2020-08-11 QCFractal User Meeting notes

Updates from MolSSI

• BP is teaching at MolSSI this week and is unable to join

Queue/Manager status

• JH just submitted fragmented ligands from benchmarking set (JACS dataset, fragmented). Mix of torsiondrives and MM scans. Exciting new errors (some involving psi4 version queries). Also seems to be something up with automation.
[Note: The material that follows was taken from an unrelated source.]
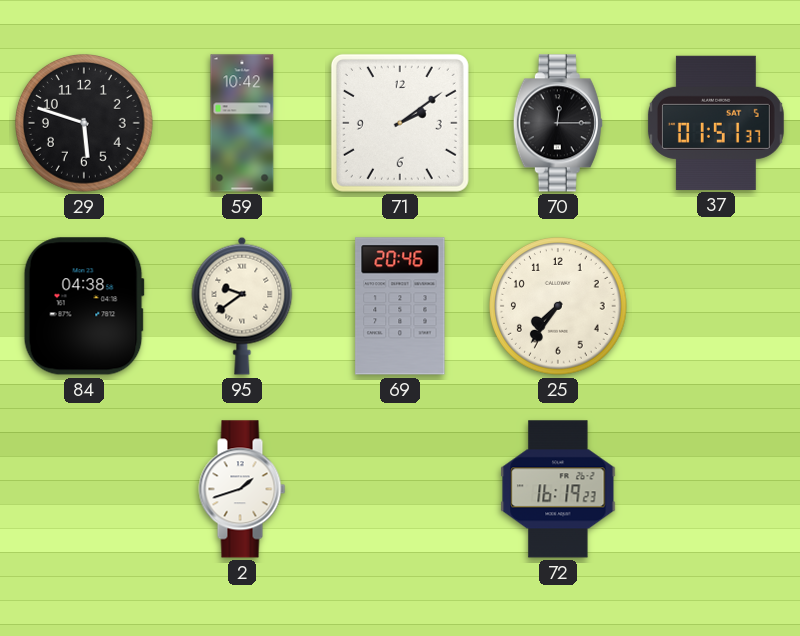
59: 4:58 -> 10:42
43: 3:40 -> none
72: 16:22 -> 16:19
• DD – Still working on incorrectly-registered incompletes.

User questions

• Fragmenter status and plans

CMILES for disaccharide set

• JW – Need CMILES to make sure we’re not misinterpreting the molecules we submit to QCA.
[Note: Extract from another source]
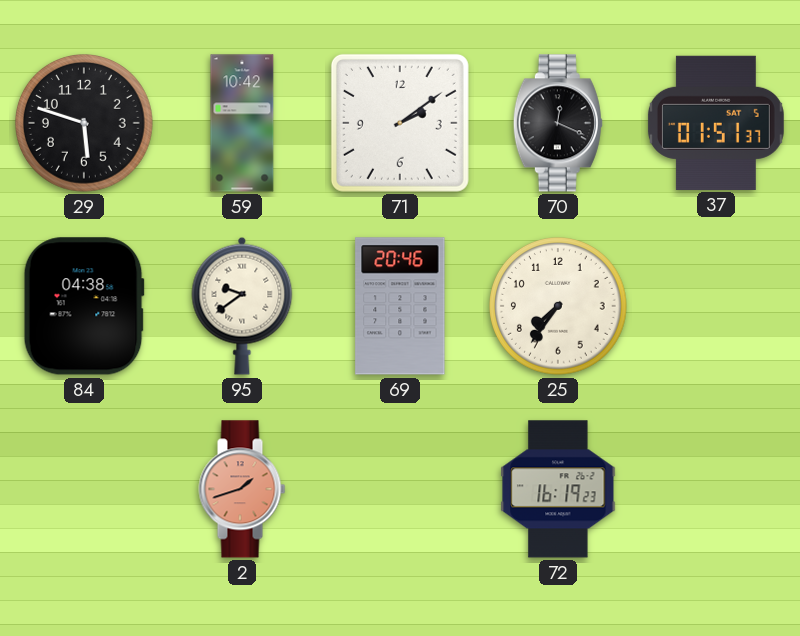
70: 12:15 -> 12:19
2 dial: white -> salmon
• JH – I was able to make CMILES from PDB. All bond orders were 1.

• DC – Original structures from GMML. They don’t recommend writing topologies. Writes PDB and OFF formats. Takes string of saccharide identifiers as input. Generally catches errors/bad inputs.

• DC – Can output PDB, OFF, and topology (.top or .prmtop)

• Options:

  • Assume all bond orders are 1, use PDB + OE to interpret

    • Downside is that this would only work for current set, we’d be back to this discussion again if we tried to do bond order >1, charged atoms, or mols with S or P

    • During this meeting: OE can infer bond orders

    • Downside – Hard requirement on OE.

  • Make antechamber+tleap write mol2 and use format converters to reach sdf

    • Upside is that they must be doing bond order perception during small molecule parameterization

    • Upside – Fully open source pathway (ambertools, openbabel, rdkit)

    • During this meeting: This pathway successfully generates bond orders

  • Get unordered SMILES for mols and match up with PDB to get SDF/CMILES

Path 1 (OE reading PDBs):

python -c "from openforcefield.topology import Molecule; import sys; molecule = Molecule.from_file(sys.argv[1]); print(molecule.to_string()) "

Path 2:

antechamber -fi pdb -i glu.pdb -fo mol2 -o test.mol2  
antechamber -i 1_ac.mol2 -fi mol2 -o 1_ac_sy.mol2 -fo mol2 -at sybyl -dr no
obabel -imol2 1_ac_sy.mol2 -osdf -O new.sdf
python -c "from openforcefield.topology import Molecule; import sys; molecule = Molecule.from_file(sys.argv[1]); print(molecule.to_smiles()) " new.sdf

On structure with carbonyl and sulfate, OE interprets PDB correctly, antechamber loses track of bond orders + charge on sulfate

(off-dev) jeffreywagner@JW-MBP$ diff out_ac out_pdb 
1c1
< [H][C@]1([C@@]([C@](O[C@@]([C@]1([H])OS([O])([O])[O])([H])O[C@@]2([C@]([C@@]([C@](O[C@]2([H])C([H])([H])O[H])([H])OC([H])([H])[H])([H])OC(=O)C([H])([H])[H])([H])O[H])[H])([H])C([H])([H])O[H])([H])O[H])O[H]
---
> [H][C@]1([C@@]([C@](O[C@@]([C@]1([H])OS(=O)(=O)[O-])([H])O[C@@]2([C@]([C@@]([C@](O[C@]2([H])C([H])([H])O[H])([H])OC([H])([H])[H])([H])OC(=O)C([H])([H])[H])([H])O[H])[H])([H])C([H])([H])O[H])([H])O[H])O[H]

Protein dataset CMILES

JH- After the call I have found that the CMILES in the initial protein dataset optimizations are not correct due to the input mol2 files having all of the bond orders set to 1. The optimizations are still correct however as the net charge of the molecule was still 0. The v2.0 dataset will fix all CMILES strings and fully complete the dataset.